What you will do:
State how many lines in the listing below hold "SQUARE", with no other words.

Record extracts:
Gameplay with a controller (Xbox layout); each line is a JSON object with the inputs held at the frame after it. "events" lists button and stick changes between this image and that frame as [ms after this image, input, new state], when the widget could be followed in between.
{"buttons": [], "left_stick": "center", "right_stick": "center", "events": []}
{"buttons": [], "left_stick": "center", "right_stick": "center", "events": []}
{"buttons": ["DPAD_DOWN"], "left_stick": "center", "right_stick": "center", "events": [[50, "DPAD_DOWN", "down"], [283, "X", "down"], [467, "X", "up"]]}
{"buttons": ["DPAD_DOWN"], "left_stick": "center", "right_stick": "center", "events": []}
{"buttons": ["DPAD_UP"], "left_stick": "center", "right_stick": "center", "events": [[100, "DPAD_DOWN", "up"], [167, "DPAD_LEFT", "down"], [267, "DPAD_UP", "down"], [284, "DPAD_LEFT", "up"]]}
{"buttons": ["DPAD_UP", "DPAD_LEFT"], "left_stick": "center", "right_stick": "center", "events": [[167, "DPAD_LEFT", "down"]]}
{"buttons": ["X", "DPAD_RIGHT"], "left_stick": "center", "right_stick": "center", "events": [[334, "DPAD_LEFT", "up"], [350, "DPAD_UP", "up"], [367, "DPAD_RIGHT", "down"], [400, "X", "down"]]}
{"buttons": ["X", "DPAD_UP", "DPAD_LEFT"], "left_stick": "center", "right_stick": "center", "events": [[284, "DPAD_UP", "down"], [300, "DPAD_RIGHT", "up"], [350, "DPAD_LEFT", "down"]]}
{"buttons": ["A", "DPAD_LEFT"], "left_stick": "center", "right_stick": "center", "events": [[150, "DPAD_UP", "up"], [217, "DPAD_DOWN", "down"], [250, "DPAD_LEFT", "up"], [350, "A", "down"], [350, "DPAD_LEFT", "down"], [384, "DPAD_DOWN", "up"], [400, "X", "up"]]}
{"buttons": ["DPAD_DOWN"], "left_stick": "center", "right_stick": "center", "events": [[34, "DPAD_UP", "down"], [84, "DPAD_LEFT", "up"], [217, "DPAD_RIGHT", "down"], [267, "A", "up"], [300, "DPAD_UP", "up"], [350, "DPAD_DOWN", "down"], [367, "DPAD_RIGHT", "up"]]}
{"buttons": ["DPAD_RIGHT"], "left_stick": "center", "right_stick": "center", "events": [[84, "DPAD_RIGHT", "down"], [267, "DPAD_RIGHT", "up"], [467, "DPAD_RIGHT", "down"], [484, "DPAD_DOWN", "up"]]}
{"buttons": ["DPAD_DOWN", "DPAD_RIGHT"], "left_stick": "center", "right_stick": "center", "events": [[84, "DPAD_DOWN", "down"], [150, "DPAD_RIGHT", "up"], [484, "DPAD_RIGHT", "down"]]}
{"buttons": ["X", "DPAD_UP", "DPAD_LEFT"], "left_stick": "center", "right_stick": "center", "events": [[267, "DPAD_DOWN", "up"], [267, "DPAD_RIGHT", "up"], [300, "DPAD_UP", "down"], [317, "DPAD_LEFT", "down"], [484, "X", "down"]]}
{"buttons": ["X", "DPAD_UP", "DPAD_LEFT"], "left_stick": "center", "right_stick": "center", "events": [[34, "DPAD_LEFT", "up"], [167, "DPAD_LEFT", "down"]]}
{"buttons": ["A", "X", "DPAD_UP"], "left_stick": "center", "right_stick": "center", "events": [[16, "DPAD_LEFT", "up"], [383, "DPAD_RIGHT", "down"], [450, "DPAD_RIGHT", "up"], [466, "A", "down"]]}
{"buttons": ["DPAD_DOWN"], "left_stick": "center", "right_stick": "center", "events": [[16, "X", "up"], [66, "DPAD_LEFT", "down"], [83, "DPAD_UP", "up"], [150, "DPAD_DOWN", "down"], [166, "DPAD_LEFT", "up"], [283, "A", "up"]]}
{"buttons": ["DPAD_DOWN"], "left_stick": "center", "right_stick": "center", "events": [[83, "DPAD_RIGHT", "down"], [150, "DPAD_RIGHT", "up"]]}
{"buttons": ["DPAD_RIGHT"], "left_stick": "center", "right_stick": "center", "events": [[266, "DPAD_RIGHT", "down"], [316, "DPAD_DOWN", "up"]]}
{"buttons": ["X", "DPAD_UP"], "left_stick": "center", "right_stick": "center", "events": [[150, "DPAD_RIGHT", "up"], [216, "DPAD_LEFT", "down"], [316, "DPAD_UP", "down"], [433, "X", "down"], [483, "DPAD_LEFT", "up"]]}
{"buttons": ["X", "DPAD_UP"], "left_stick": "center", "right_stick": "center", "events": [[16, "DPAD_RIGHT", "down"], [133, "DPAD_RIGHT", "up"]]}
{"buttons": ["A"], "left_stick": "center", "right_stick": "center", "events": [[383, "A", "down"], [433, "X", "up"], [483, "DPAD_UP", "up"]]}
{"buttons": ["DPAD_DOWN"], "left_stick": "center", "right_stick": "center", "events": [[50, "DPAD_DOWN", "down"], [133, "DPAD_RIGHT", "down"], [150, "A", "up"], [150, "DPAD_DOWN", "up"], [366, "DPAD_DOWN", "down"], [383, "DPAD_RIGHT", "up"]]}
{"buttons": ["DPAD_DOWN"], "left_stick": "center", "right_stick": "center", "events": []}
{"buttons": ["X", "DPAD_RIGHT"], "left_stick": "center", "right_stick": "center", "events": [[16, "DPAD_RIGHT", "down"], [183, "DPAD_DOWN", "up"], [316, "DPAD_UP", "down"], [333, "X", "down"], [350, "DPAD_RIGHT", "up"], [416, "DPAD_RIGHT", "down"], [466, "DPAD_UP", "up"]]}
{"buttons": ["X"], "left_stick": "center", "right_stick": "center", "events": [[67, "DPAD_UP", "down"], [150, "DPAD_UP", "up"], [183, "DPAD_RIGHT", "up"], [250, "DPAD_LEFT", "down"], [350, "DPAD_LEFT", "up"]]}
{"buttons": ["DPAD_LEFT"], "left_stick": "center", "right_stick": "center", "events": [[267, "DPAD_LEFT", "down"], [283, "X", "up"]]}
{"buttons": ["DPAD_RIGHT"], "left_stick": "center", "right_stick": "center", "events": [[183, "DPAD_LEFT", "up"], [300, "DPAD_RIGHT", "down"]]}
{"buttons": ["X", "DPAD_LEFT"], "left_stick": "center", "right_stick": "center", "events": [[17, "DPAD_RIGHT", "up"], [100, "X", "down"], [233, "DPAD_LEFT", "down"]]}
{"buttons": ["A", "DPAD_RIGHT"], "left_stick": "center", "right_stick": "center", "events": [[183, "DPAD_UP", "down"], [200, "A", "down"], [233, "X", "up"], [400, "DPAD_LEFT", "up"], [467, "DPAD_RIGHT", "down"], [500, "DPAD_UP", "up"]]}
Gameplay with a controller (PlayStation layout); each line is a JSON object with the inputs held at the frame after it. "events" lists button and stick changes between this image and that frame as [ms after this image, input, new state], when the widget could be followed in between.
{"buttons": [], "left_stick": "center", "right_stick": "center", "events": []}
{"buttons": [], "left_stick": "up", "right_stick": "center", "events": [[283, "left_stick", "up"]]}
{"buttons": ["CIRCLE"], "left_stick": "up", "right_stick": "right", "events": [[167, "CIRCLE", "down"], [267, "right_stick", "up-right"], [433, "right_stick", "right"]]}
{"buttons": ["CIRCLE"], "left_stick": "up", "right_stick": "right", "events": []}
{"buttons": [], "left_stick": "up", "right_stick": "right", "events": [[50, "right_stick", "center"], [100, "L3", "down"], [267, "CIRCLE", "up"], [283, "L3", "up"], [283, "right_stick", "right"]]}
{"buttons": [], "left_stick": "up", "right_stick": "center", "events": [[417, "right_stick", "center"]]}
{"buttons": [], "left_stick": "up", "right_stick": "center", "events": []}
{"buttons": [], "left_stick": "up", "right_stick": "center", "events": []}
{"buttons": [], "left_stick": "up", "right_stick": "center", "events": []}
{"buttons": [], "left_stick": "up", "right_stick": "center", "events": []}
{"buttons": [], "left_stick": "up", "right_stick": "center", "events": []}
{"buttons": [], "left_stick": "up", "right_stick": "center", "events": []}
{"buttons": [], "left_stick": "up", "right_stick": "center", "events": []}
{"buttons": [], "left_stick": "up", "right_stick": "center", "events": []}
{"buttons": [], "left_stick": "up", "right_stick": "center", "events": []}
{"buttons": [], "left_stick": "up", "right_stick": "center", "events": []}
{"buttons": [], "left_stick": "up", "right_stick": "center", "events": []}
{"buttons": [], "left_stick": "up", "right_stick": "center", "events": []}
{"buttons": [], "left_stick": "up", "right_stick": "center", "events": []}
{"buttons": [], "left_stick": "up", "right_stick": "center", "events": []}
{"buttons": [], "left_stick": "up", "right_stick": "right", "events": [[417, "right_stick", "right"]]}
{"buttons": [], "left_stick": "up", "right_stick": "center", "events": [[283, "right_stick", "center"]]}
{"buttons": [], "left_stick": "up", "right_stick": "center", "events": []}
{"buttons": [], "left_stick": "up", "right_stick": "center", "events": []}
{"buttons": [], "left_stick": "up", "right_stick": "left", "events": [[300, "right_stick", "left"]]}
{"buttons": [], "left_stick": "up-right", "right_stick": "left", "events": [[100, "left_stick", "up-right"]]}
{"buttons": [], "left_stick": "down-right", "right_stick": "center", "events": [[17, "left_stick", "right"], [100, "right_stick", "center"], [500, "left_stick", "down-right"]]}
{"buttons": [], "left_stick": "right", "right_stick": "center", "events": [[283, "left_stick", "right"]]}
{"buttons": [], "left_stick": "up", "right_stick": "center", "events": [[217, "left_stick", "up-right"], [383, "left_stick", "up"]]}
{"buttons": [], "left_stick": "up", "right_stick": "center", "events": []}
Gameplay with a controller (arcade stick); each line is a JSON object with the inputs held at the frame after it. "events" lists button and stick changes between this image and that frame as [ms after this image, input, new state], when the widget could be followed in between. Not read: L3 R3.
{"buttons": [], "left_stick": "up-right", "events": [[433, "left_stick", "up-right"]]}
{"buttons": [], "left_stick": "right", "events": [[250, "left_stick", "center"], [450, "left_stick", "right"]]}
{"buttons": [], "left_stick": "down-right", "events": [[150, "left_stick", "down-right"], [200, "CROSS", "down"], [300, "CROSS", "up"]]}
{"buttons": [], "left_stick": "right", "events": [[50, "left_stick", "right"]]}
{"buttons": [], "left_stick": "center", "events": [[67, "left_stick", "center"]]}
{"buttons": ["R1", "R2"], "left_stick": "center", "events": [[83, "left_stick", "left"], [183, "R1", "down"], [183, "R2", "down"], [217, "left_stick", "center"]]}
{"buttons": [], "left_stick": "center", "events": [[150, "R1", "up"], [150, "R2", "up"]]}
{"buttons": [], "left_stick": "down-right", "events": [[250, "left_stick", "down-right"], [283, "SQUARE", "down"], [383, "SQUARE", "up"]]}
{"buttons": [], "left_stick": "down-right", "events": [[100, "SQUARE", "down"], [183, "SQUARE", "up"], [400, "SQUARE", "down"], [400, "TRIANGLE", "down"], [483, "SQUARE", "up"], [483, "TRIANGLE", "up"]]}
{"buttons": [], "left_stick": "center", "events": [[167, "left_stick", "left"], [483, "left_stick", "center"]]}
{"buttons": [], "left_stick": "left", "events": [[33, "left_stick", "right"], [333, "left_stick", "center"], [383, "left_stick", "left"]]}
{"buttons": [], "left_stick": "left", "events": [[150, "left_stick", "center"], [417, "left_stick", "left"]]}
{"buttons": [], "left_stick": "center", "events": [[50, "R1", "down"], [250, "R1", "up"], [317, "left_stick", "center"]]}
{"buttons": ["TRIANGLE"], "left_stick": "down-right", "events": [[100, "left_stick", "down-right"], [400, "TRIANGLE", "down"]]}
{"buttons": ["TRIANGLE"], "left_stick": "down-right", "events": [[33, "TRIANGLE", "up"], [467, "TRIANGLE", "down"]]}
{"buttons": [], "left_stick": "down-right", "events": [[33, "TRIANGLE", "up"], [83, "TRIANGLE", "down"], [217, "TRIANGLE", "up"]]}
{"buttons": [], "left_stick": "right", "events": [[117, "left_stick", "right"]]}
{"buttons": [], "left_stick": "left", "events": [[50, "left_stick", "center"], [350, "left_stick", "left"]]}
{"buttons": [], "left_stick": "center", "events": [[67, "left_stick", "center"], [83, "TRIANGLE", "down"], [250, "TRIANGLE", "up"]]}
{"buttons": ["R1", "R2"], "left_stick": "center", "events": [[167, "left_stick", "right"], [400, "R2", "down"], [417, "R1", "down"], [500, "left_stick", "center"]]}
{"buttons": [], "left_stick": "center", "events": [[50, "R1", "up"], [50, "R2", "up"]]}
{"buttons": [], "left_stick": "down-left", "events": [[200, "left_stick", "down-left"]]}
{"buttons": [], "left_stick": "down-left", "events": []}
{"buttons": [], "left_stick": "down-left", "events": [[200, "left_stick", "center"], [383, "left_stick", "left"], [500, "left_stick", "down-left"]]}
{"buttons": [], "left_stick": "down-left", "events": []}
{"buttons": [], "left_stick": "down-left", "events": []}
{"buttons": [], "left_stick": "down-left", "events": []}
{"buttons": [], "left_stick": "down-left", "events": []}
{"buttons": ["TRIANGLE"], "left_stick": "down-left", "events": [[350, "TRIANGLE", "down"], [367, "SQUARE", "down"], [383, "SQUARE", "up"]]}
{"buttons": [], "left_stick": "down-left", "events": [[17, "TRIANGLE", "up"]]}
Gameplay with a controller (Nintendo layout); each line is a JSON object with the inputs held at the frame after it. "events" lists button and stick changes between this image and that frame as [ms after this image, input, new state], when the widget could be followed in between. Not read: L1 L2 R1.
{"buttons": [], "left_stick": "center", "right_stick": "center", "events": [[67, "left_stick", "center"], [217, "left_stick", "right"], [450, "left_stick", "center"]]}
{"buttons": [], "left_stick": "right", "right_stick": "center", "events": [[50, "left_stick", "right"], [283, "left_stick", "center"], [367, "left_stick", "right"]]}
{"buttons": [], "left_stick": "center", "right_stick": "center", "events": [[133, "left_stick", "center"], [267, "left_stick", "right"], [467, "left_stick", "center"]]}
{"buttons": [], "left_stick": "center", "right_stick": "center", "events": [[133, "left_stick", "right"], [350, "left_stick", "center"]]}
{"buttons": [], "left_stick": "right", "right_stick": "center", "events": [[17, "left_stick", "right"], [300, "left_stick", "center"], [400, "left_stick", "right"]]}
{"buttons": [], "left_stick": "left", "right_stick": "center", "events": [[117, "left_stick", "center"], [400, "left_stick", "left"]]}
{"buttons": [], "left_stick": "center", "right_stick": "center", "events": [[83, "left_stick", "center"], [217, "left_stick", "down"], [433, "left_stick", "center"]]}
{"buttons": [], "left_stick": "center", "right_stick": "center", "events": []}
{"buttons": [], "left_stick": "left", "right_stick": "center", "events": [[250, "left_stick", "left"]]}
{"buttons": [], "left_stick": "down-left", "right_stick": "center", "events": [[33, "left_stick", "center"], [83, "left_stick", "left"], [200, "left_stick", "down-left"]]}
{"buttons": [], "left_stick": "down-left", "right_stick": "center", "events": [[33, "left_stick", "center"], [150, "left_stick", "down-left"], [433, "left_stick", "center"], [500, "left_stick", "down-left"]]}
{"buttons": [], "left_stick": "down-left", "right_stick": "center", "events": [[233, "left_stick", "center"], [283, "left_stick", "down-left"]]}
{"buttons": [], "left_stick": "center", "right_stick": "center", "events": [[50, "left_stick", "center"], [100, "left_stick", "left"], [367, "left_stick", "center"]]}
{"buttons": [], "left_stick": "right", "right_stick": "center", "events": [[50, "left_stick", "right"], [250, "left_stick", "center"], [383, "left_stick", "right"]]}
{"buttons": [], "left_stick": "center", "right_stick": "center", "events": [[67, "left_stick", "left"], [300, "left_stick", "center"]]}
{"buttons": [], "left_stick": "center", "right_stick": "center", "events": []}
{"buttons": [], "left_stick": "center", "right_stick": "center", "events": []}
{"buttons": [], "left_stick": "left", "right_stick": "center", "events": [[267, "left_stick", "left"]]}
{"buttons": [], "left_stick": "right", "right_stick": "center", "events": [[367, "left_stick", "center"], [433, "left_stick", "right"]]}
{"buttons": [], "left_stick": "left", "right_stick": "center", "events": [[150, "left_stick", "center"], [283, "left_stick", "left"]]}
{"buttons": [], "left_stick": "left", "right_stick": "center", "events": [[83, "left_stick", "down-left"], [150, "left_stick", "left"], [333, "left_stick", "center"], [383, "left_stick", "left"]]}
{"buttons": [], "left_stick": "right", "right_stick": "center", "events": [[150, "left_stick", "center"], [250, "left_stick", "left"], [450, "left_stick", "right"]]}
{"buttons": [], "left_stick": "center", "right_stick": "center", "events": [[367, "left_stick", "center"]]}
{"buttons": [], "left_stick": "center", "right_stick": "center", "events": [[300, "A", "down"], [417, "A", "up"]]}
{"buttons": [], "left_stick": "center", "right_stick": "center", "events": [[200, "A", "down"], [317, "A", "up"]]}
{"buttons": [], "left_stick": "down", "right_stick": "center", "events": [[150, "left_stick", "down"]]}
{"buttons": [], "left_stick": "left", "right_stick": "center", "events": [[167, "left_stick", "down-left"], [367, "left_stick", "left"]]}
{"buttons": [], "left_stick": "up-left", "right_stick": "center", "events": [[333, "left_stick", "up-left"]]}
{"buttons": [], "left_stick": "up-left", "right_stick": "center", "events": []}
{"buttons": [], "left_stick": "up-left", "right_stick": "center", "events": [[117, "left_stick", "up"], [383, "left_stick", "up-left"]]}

Result of this exercise:
3